* **Source document**:
Is this growth stock running on empty?

At times, Tesla seems overwhelmed by controversy. CEO Elon Musk’s growing political involvement has raised concerns about his focus on the company. Strange salutes and erratic social media behaviour haven’t helped.

But Tesla’s issues go deeper than politics. The company’s core electric vehicle (EV) business is slowing, with weak year-to- date deliveries . It’s just had to recall 46,096 Cybertrucks, which isn’t good.

Competition’s heating up, particularly from Chinese carmakers such as BYD. Its new ‘Super E-Platform’ allows cars to charge in just five minutes for a range of 250 miles. That’s more than twice as fast as Tesla’s Superchargers. Are we facing another DeepSeek moment?

But we need to zoom out a little. Tesla’s more than an EV maker. Its transformation into an artificial intelligence (AI) and robotics powerhouse is gathering pace. It’s blazing a trail in large-scale and residential battery storage. The robotaxi division’s expansion of full self-driving in China and Europe and Optimus robots (which can supposedly handle household chores) all offer new things to get excited about.

Some brokers reckon see recent slippage is a massive opportunity. Cantor Fitzgerald recently upgraded Tesla to Overweight and maintained its beefy $425 price target. That implies a massive 80% upside from today’s $236. Tesla has delivered that kind of growth before.

* **What the task requires**:
According to the Tesla article, how many Cybertrucks did Tesla recall? Rely solely on the Tesla article above.

* **Dataset excerpts**:
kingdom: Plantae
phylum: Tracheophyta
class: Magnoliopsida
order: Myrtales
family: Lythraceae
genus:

* **Output below**:
46,096